In the diagram the sequential enumeration is marked in red. Now, consider only the topology of the FSM – i.e. without any reference to the probability of state transitions. You will notice that the diagram states (pun intended) in red near each arc the amount of bits switching for this specific transition. For example, to go from state “E” (100) to state “B” (001), two bits will toggle.

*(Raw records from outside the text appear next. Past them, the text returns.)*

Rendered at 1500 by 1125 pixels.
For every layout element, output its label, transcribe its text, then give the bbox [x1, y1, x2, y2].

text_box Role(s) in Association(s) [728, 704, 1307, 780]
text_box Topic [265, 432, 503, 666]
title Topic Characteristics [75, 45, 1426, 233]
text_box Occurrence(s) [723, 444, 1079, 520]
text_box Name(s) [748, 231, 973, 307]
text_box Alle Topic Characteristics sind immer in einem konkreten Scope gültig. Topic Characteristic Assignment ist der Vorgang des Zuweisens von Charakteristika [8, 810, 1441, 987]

But could we choose a better enumeration scheme that will reduce the amount of switching? Turns out that yes (don’t tell anybody but I forced this example to have a better enumeration 🙂 ). If you look at the green state enumeration you will clearly see that at most only one bit toggles for every transition.

If you sum up all transitions (assuming equal probability) you would see that the green implementation toggles exactly half the time as the red. An interesting point is that we need only to consider states “B” – “E”, because once state “A” is exited it can never be returned to (this is sometimes being referred to as “black hole” or “a pit”).

The fact that we chose the states enumeration more cleverly doesn’t only mean that we reduced switching in the actual flip-flops that hold the state itself, but we also reduce glitches/hazards in all the combinational logic that is dependent on the FSM! The latter point is extremely important since those combinational clouds can be huge in comparison to the n flops that hold the state of the FSM.

The procedure on choosing the right enumeration deserve more words but this will become a too lengthy post. In the usually small FSMs that the average designer handles on a daily basis, the most efficient enumeration can be easily reached by trial and error. I am sure there is somewhere some sort of clever algorithm that given an FSM topology can spit out the best enumeration. If you are aware of something like that, please send me an email.